Suite à des gestes répétitifs impliquant une élévation du membre supérieur, les tendons vont souffrir jusqu’à se rompre. L’expression de cette souffrance est la douleur à laquelle peut s’associer une certaine impotence fonctionnelle. La plupart du temps cette pathologie va entraîner une intervention chirurgicale dont les résultats ne sont pas forcément à la hauteur de ce qu’on attendait.
Le tableau n°57, partie A, dans sa version précédente permettait assez facilement la reconnaissance en maladie professionnelle.
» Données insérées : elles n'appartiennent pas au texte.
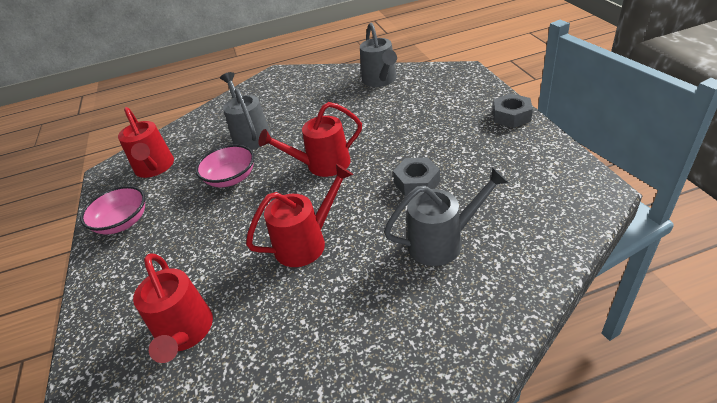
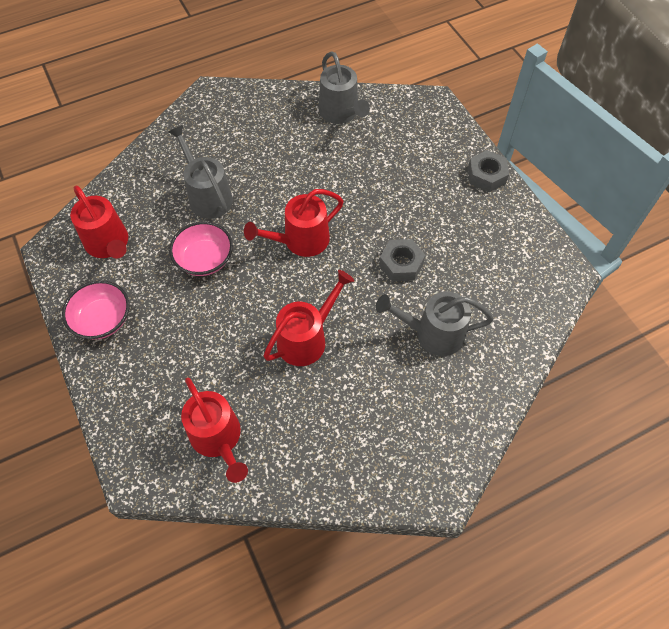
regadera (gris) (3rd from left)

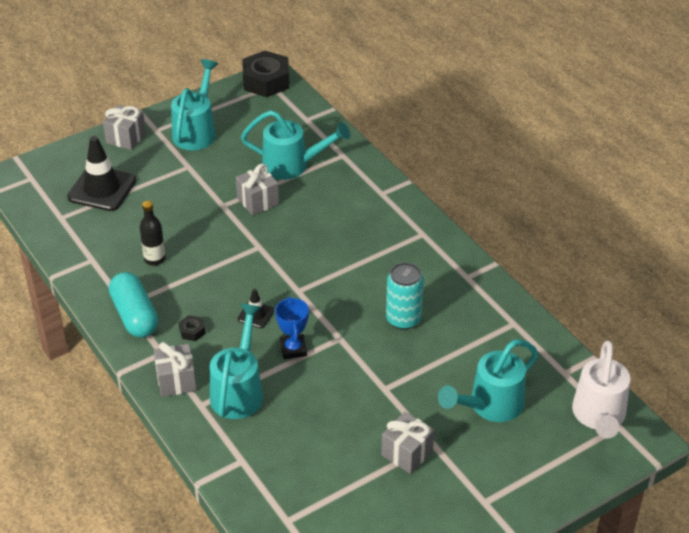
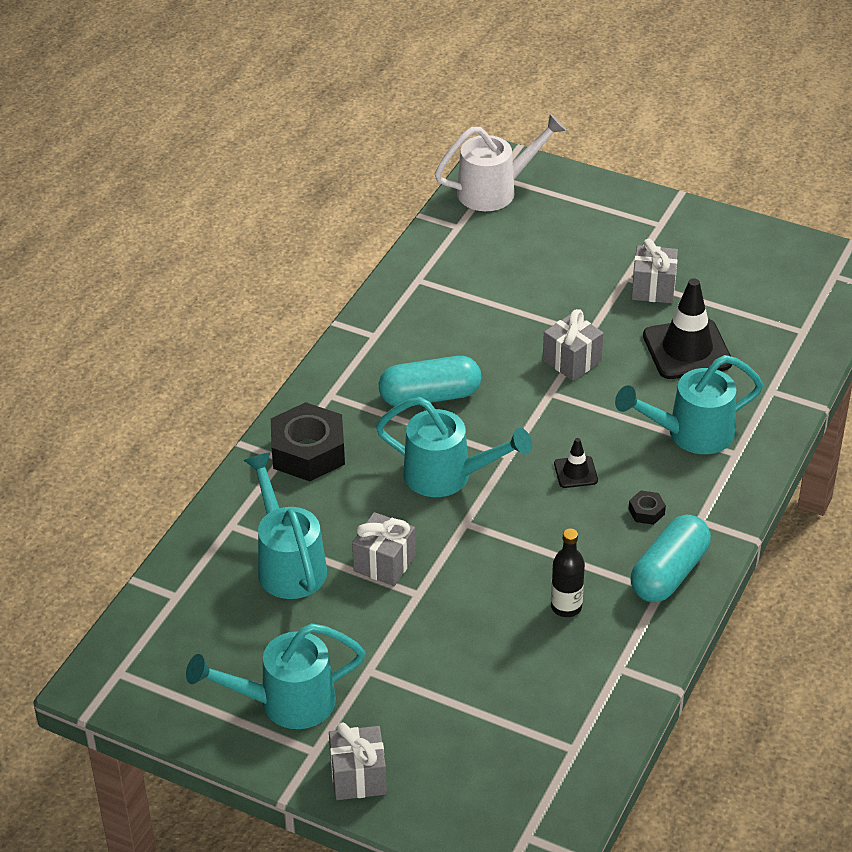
tuerca (negro) (1st from left)
cono de tráfico (negro) (2nd from left)
lata (turquesa)
trofeo (azul)
regadera (turquesa) (3rd from left)
regalo (gris) (3rd from left)
cápsula (turquesa) (1st from left)

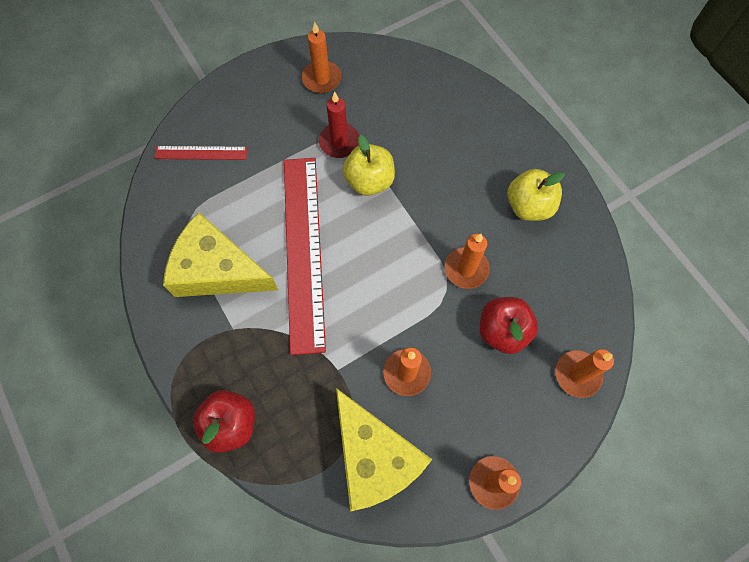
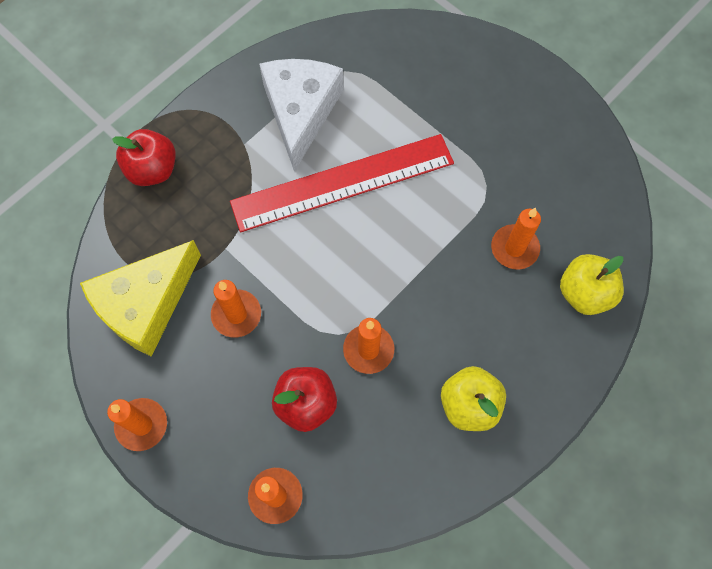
vela (naranja) (5th from left)
vela (rojo)
manzana (amarillo) (2nd from left)
regla (rojo) (1st from left in the first image)
queso (blanco)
Mais sous la pression du patronat il a été modifié dans un sens restrictif aussi bien dans la caractérisation de la maladie que l’énoncé des travaux responsables, ce qui a eu pour conséquence de faire chuter de façon considérable le nombre de pathologies de l’épaule reconnues. Si une victime est reconnue, elle n’est pas au bout de ses peines, car les médecins conseils et les experts ont une fâcheuse tendance à minimiser les taux d’IPP en prenant des libertés par rapport aux prescriptions du barème AT. Dès lors l’attribution du taux d’IPP pour les épaules donne lieu à de nombreux contentieux. 
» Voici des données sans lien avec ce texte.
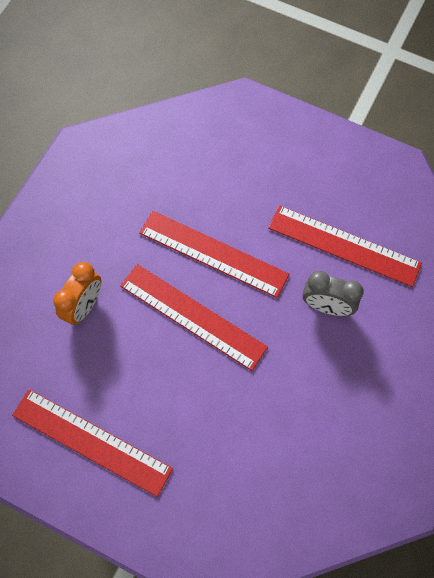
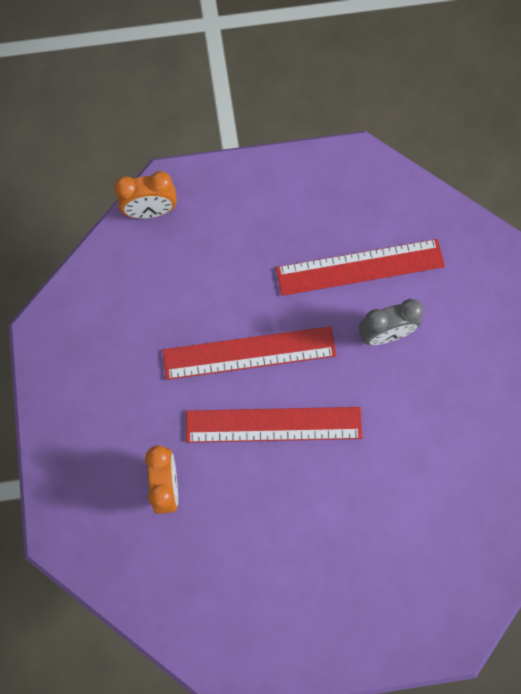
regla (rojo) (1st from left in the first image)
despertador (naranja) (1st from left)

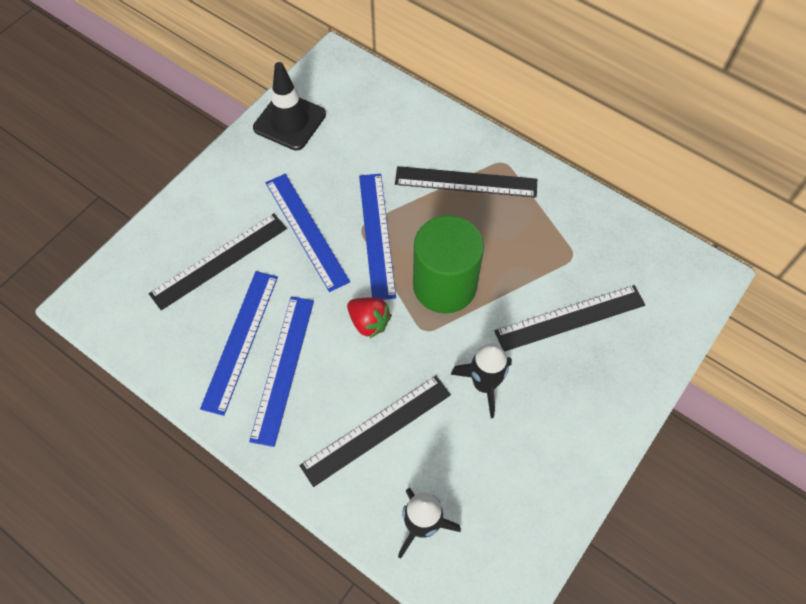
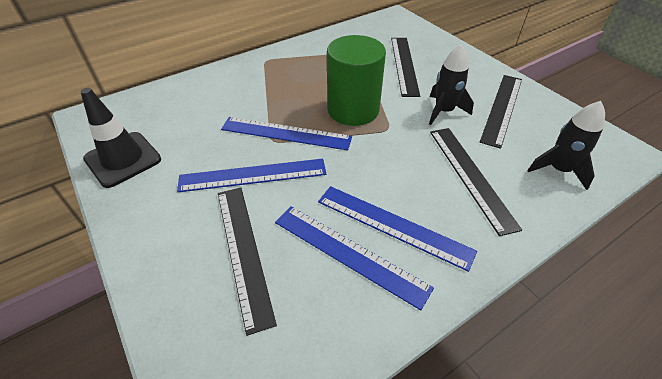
regla (negro) (4th from left)
fresa (rojo)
♦ L’épicondylite qui est une tendinite qui touche plusieurs tendons de muscles qui s’insèrent sur l’épicondyle, tubérosité située en bas de l’humérus à la partie externe, dont deux muscles impliqués dans l’extension de la main et des doigts. Elle peut être très invalidante, mais son indemnisation est, en général, plutôt ridicule.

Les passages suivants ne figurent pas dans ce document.